At one point we all downclimbed a short drop with the aid of some 'almost' convinient roots. The climb being initiated by a controlled swing out onto the face. Andrew gave us a huge scare here. Not only did he manage to slip off the roots, but with lightning fast reflexes, managed to jam his foot into a crack, before falling backwards. The end result was he was now suspended upside down from his lower leg. Ben and I could not believe the bones didn't snap ! (In hind sight we also still can't belive there wasn't any ligament damage!).

Shaken and just a little stirred, Andrew seemd to suffer no ill effects other than some loss of skin and hair from his calf...

A couple more scrambles, and some hand over hands ans swims and we would soon be at the end of the canyon.

I've found I can jump, err slide anyway, at the last hand-over hand. You have to be very carefull of two things. Firstly, the rock get's quite slippery so stay low and be prepared. Secondly, after you have carefuly sidled out to the right, be sure to pin drop directly down the face. Don't go 'out' at all. The water is deep at that point, but there is a large slpoing rock on your left. The slope on this rock continues below the surface and encroaches well and truly into your landing zone. Be prepared to glance off it if need be !

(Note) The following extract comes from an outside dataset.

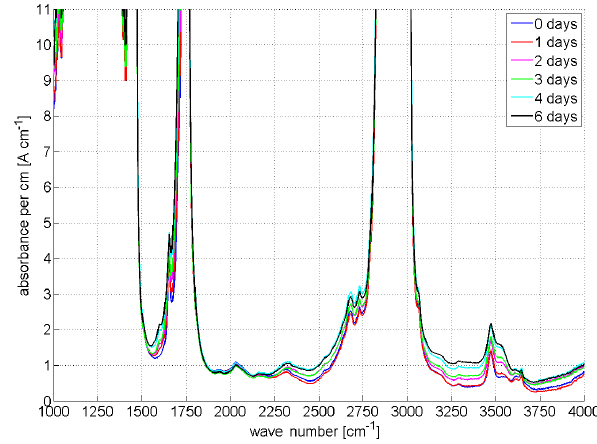
Figure 7. IR spectrum of ester-based hydraulic fluid (1500mL) ar- tificially aged at 130 ◦ C with 50cm 3 min − 1 air flow over 6 days.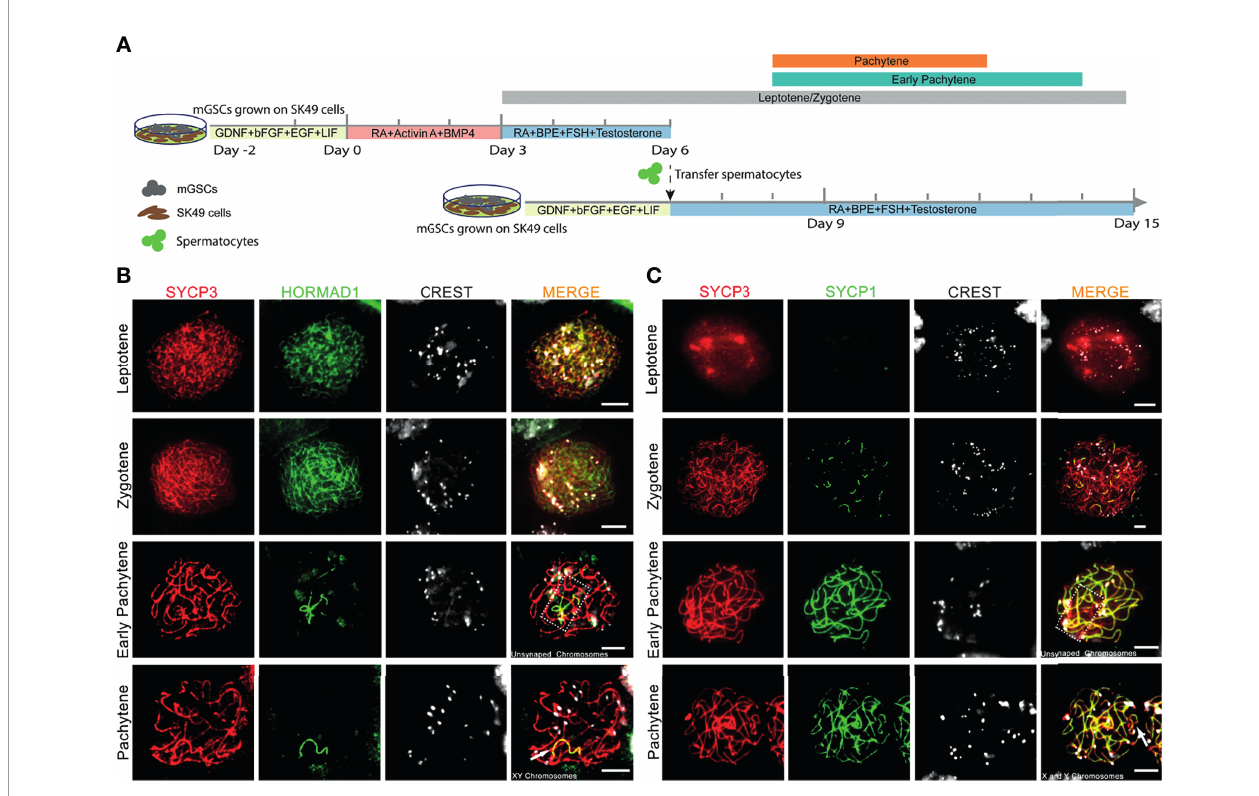
FIGURE 1 | Complete homologous chromosome synapsis during in vitro meiosis. (A) . Schematic overview of the in vitro meiosis culture system. Bars above the timeline represent the period of relatively highly abundant presence of leptotene, zygotene, early pachytene and pachytene spermatocytes. (B, C) Unsynapsed chromosomes marked with HORMAD1 (B) , and synapsed chromosomes marked with SYCP1 (C) in in vitro -generated spermatocytes stained for SYCP3 (red), centromeres (CREST, white), HORMAD1 (green) or SYCP1 (green). Unsynapsed chromosomes and X and Y chromosomes are shown in dashed box or by arrowhead respectively. Scale bars,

At the end of the canyon we met up with two of the guys who passed us before. Much levity had as we lunched and chatted and found that the other guys were kinda stuck waiting ... Their two other companions had either : gone ahaead (back to the car) - unlikey that they would not wait. gone further down the canyon (either exploring or missed the exit)

Our two friends were now in a slight dillema. They had already been waiting for a while and were uncomfotable with just bailing back to the car, in the event the others had in fact missed the exit.

Having lunched and dressed we decided to move and promised that if we found their friends along the way we would send them back.

No need, as it turned out, they had gone back to the car and it was just simple communication of intentions breakdown.